Maswime is an executive member of the South African Perioperative Research Group.[10] She is a member of the International Network of Obstetric Survey Systems.[6] She was a lecturer and Director of the University of the Witwatersrand Obstetrics and Gynaecology Clinical Research Division and an obstetrician at the Chris Hani Baragwanath Hospital Academic Hospital.[11] She works with women with high risk pregnancies.[12] Her research considers maternal near miss and mortality.[9][13] She found that maternal deaths from bleeding during caesarean sections have increased in South Africa.[14] She compared the preparedness of hospitals for surgical complications in caesarean sections in southern Gauteng.[13]
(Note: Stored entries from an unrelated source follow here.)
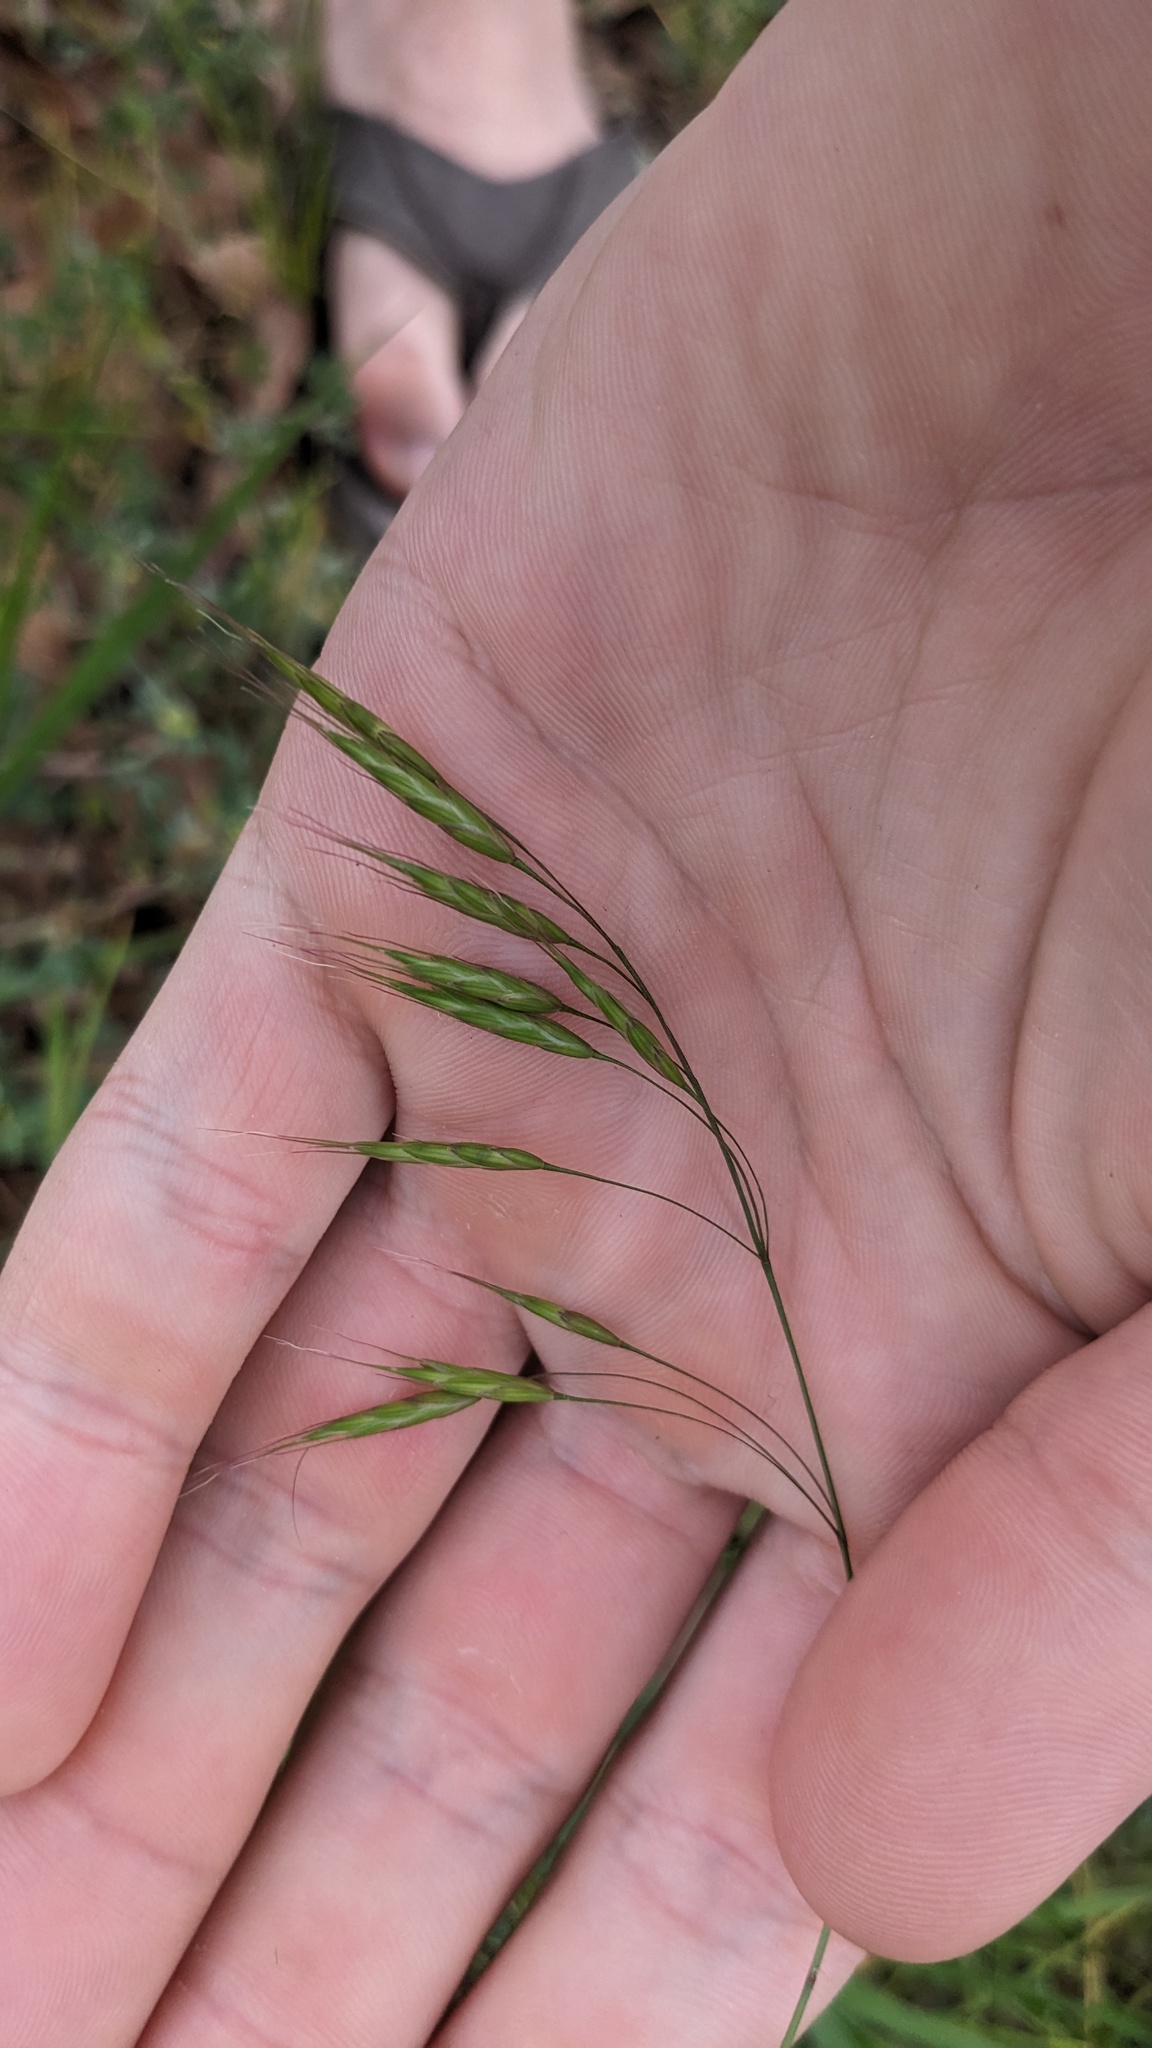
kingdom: Plantae
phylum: Tracheophyta
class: Liliopsida
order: Poales
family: Poaceae
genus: Bromus
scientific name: Bromus japonicus
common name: Japanese brome
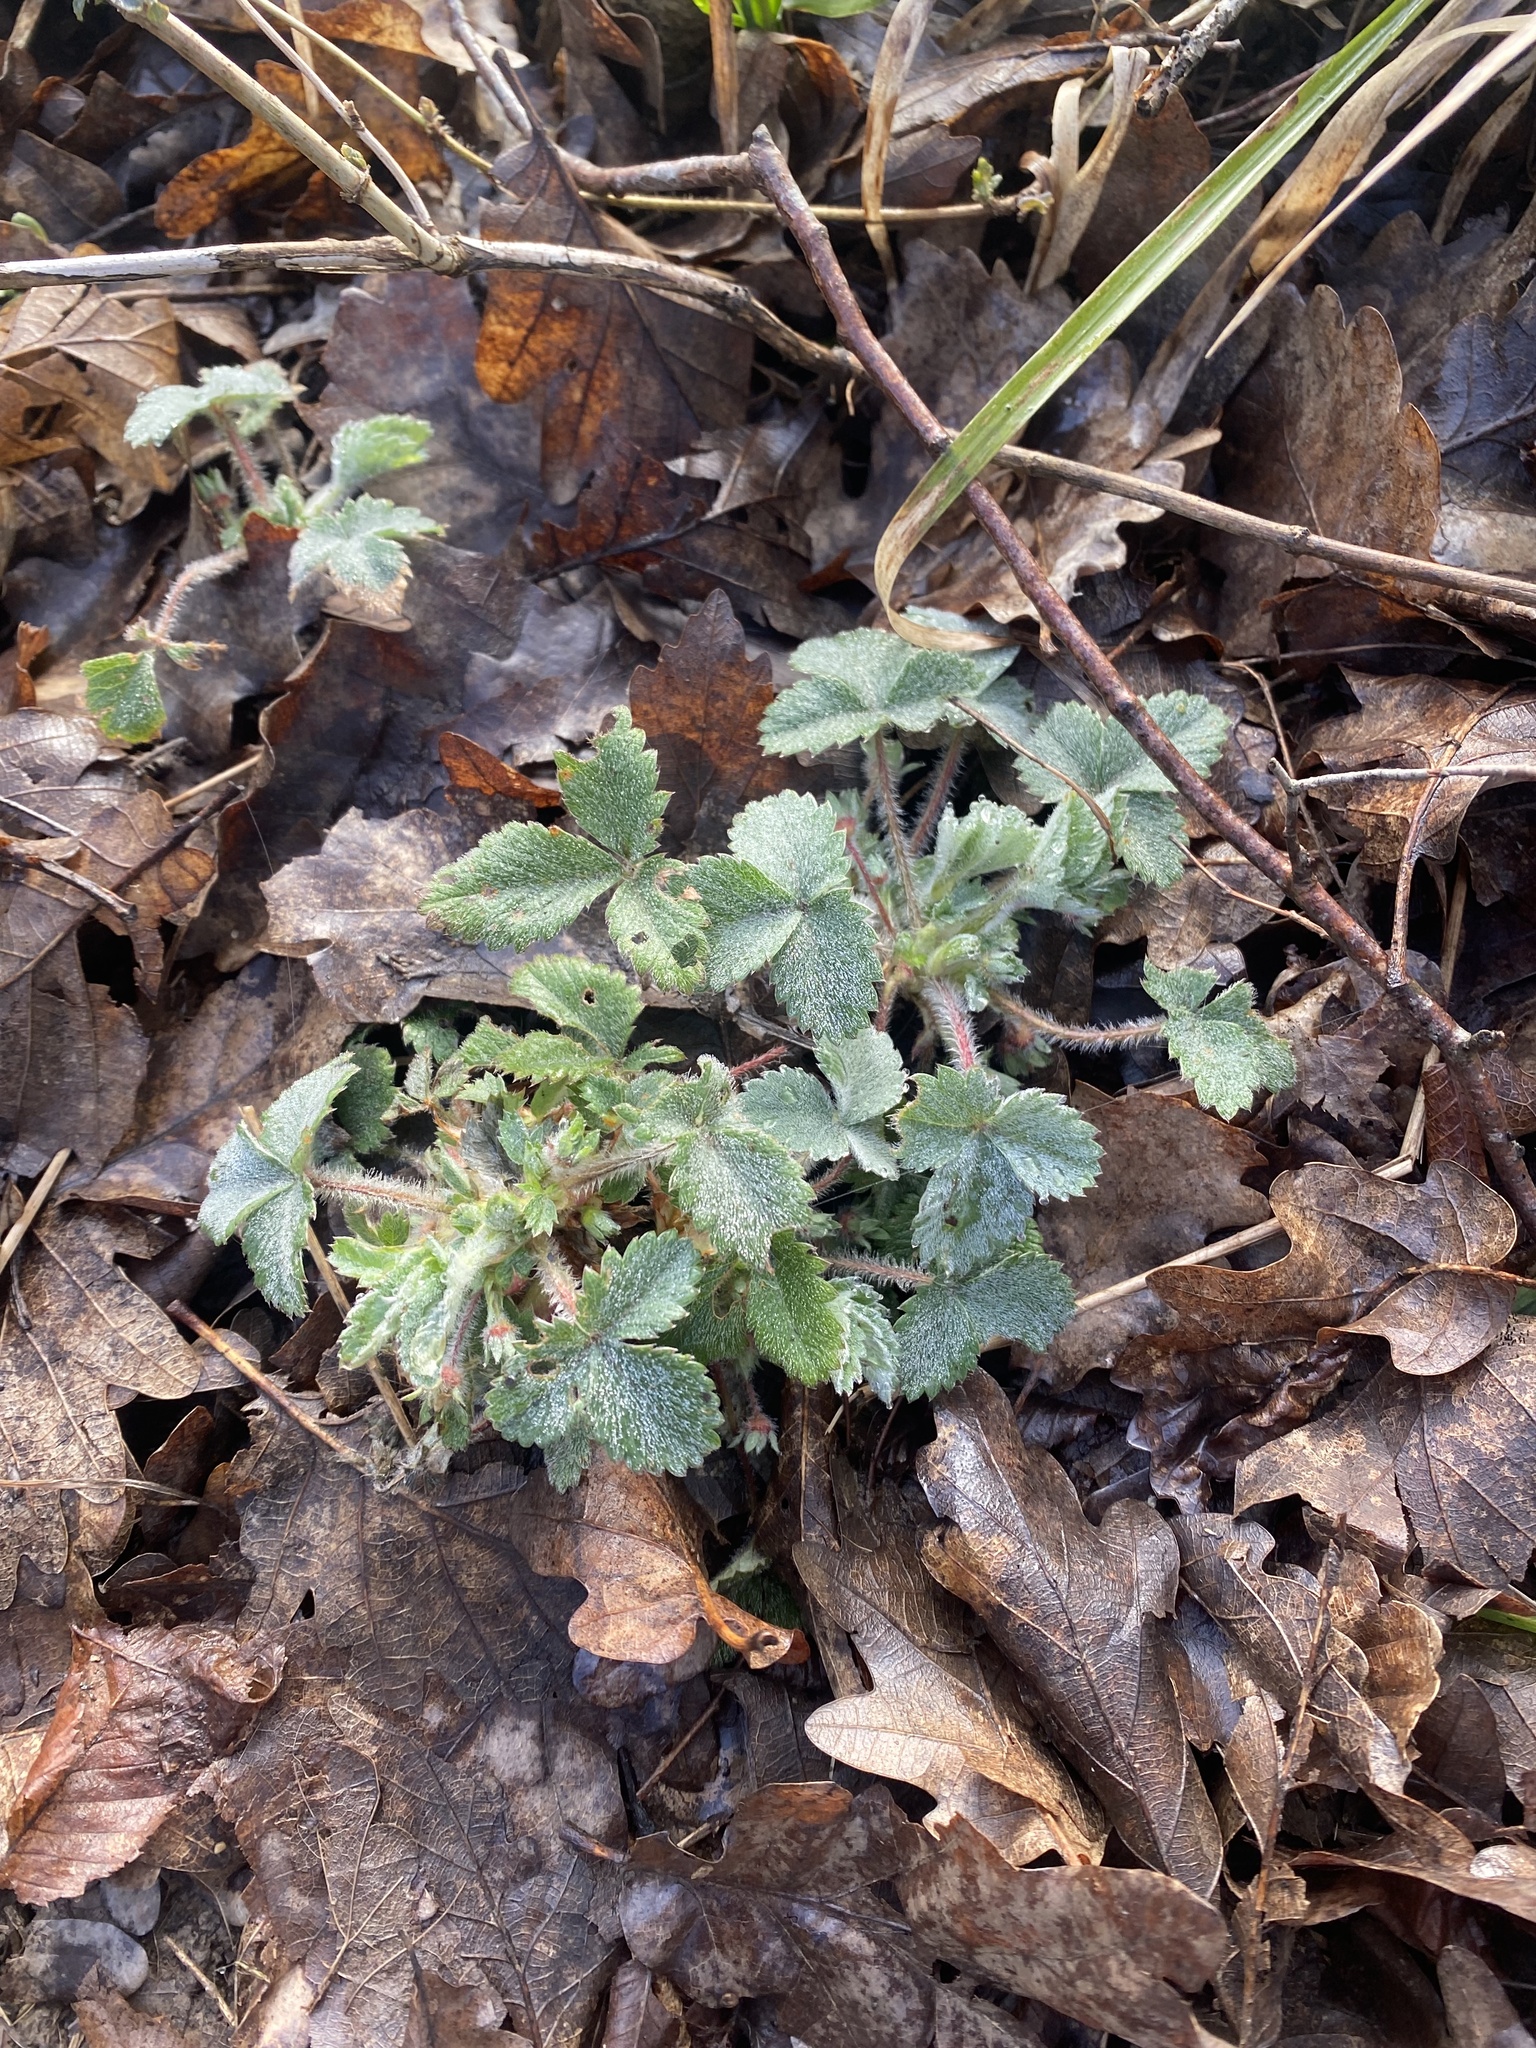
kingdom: Plantae
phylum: Tracheophyta
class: Magnoliopsida
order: Rosales
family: Rosaceae
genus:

Maswime discovered that Africa accounts for 200,000 maternal deaths per year; which is two thirds of all maternal deaths worldwide.[7] In 2017, she was named by the Mail & Guardian as one of the Top 200 South Africans.[15][16] She has written for The Conversation about increasing the number of caesarean sections in Africa.[7][17] She won the Trailblazer and Young Achiever Award from Jacob Zuma in 2017.[18]
In 2018, she launched the South African Clinician Scientists Society, a collegial group for emerging specialists and researchers returning from training abroad that facilitates mentorship, networking, and multidisciplinary research.[19][20] She was awarded a Discovery Foundation Harvard University, Massachusetts General Hospital Fellowship in 2018.[21][22][23] Her fellowship allows her to research the causes of stillbirths in HIV-positive people.[24] The fellowship is worth R2.1 million.[24] During her postdoctoral year, Maswime found herself one of only two people at meetings at the World Health Organization or UNICEF.[2] She also worked on her approach to mental health as it relates to mothers and children. She has two children, Taurai (13), Farai (10).
In 2019 she was appointed as a Professor of Global Surgery at the University of Cape Town.[1] In 2020, she was announced as one of the World Economic Forum's Class of 2020 Young Scientists, a group of 25 notable researchers who are "at the forefront of scientific discovery."[25]